## start RECORDED DATA
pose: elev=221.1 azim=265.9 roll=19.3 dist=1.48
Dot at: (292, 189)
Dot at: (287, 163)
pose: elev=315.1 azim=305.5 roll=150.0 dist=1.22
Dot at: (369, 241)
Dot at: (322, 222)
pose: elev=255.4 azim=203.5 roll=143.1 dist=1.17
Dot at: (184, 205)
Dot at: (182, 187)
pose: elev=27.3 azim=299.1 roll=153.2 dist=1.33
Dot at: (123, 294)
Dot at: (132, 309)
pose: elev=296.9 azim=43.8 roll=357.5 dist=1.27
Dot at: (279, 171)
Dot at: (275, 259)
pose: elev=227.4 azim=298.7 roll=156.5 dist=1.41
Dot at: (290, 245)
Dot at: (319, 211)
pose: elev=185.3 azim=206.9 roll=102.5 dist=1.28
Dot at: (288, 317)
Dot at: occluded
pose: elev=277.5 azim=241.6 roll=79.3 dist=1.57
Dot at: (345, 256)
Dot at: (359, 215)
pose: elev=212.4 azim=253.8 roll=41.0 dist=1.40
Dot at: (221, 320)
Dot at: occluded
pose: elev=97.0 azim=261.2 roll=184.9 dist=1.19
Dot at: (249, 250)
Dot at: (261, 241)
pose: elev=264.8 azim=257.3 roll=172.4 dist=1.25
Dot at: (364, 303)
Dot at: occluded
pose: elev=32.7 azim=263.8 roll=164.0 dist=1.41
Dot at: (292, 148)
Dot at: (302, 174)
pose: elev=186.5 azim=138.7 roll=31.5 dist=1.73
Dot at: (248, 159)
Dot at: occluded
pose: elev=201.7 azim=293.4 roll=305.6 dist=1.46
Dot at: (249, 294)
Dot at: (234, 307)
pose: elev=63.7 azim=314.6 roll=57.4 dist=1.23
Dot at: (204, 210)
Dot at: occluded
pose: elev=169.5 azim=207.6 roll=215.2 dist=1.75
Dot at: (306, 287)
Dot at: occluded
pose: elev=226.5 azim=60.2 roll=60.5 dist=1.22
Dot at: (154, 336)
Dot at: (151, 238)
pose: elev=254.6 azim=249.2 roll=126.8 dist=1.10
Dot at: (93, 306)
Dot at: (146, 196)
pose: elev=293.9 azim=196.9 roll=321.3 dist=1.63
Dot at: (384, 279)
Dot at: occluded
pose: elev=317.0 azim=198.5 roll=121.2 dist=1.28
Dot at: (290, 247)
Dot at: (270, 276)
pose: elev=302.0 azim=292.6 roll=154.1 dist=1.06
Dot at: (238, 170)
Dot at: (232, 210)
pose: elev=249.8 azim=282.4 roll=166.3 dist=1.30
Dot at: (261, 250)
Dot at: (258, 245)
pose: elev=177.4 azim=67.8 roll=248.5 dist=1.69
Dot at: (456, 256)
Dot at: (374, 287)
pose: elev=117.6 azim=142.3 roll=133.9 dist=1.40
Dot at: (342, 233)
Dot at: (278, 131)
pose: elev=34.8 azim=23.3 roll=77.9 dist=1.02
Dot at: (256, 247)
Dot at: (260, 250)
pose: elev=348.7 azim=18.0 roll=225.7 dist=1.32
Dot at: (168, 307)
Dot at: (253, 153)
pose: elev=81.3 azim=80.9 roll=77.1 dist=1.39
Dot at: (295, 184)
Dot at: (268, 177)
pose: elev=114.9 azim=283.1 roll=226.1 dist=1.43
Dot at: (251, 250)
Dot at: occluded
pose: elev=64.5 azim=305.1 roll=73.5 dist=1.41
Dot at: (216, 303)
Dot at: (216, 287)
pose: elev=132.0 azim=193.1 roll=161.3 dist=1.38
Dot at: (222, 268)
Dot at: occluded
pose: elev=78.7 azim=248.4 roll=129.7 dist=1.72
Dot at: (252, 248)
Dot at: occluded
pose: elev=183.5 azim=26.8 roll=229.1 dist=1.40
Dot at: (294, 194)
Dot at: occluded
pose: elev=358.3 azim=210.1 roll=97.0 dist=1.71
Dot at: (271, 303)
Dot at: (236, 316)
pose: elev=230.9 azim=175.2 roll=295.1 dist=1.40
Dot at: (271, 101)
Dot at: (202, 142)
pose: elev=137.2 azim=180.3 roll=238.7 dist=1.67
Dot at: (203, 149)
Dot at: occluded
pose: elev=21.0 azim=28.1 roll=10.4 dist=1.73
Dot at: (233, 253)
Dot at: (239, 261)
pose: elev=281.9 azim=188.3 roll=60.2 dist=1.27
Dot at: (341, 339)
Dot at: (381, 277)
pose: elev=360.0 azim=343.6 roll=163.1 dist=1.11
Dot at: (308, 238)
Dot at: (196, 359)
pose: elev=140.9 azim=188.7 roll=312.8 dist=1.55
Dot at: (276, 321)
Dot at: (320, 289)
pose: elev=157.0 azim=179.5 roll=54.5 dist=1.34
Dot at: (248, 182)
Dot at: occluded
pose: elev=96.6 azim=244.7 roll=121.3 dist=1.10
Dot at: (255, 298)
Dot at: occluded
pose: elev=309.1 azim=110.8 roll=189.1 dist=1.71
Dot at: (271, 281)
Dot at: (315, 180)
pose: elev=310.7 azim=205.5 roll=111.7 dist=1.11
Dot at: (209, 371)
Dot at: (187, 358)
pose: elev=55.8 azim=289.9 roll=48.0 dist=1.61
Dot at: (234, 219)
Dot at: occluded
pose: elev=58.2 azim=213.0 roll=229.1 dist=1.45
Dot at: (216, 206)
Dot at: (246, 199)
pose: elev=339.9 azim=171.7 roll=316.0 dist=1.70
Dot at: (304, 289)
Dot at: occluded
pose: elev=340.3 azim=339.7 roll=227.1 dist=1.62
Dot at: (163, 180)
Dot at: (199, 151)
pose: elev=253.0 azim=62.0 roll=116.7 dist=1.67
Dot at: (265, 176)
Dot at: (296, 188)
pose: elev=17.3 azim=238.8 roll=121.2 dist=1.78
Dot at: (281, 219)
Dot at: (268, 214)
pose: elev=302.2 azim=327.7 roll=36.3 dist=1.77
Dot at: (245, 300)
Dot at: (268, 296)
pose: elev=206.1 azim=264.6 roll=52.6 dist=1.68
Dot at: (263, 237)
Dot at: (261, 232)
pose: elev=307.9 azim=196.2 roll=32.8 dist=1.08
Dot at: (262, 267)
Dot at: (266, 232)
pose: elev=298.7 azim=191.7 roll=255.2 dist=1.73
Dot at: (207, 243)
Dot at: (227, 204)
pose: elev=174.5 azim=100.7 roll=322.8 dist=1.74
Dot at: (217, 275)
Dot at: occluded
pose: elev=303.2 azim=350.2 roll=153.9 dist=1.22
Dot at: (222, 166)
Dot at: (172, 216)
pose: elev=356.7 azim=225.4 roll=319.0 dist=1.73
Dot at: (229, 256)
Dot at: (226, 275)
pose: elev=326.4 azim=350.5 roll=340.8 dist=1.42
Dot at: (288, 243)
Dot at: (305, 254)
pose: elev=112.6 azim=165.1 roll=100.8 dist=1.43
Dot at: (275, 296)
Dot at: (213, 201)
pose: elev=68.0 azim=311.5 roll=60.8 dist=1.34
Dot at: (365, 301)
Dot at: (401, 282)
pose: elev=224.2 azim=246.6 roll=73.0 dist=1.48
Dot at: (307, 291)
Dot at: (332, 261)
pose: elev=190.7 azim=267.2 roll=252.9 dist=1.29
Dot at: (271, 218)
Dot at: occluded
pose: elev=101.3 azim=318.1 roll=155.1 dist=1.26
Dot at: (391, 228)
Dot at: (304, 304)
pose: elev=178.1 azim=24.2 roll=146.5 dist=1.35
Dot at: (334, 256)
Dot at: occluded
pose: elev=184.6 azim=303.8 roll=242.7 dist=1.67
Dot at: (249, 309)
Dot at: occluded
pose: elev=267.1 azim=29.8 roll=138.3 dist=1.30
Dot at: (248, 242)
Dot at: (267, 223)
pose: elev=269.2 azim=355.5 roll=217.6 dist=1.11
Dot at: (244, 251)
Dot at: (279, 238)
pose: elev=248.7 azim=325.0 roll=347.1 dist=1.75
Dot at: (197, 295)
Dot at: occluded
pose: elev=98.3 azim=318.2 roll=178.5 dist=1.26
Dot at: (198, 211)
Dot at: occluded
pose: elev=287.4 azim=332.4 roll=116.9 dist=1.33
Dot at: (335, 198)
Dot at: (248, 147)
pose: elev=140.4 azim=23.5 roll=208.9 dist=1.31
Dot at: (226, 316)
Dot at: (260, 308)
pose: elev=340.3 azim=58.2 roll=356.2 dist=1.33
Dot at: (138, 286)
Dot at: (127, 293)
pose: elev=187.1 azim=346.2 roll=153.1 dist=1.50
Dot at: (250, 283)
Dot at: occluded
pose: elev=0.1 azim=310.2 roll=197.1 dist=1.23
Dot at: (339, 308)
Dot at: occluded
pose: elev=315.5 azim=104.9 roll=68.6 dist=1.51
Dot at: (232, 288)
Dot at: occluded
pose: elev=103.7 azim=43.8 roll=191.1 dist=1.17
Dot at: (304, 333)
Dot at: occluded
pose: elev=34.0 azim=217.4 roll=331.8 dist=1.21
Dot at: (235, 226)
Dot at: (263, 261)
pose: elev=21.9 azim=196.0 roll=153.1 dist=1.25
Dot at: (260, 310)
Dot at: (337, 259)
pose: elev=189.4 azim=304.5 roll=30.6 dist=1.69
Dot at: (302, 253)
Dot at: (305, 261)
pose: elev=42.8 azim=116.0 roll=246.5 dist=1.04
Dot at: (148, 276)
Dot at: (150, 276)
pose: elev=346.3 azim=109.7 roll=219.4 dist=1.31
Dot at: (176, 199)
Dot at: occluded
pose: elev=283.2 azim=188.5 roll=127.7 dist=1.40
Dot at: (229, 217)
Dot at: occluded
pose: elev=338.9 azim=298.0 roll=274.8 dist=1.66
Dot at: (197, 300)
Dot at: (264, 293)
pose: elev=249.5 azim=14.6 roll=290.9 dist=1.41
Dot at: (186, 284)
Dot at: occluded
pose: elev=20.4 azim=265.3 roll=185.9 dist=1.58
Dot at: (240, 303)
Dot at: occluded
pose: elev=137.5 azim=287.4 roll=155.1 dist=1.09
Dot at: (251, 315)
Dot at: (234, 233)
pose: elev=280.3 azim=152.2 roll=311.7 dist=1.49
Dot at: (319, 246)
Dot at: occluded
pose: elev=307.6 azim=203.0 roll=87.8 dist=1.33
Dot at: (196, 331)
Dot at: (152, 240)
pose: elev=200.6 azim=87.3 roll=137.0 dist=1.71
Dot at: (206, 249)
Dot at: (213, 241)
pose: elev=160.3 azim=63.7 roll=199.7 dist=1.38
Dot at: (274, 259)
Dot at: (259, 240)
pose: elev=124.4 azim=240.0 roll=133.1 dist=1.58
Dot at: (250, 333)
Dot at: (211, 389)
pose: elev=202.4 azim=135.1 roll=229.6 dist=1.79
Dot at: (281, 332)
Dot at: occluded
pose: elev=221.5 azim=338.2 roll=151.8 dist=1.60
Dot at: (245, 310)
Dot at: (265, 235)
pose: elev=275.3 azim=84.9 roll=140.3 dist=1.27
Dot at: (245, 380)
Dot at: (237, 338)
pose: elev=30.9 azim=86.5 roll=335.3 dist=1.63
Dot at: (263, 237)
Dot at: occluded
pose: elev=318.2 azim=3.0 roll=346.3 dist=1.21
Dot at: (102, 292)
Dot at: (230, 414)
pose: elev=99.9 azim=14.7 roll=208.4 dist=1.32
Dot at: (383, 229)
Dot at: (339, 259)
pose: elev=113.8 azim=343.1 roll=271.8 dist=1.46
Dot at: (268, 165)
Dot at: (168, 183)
## end RECORDED DATA
▶ _INSTRUCTION_
Can you reproduce, unchanged, the lines running from the one containing "pose: elev=275.3 azim=84.9" through the end of the lines above, both ends included?

▶ _COMPLETE RESPONSE_
pose: elev=275.3 azim=84.9 roll=140.3 dist=1.27
Dot at: (245, 380)
Dot at: (237, 338)
pose: elev=30.9 azim=86.5 roll=335.3 dist=1.63
Dot at: (263, 237)
Dot at: occluded
pose: elev=318.2 azim=3.0 roll=346.3 dist=1.21
Dot at: (102, 292)
Dot at: (230, 414)
pose: elev=99.9 azim=14.7 roll=208.4 dist=1.32
Dot at: (383, 229)
Dot at: (339, 259)
pose: elev=113.8 azim=343.1 roll=271.8 dist=1.46
Dot at: (268, 165)
Dot at: (168, 183)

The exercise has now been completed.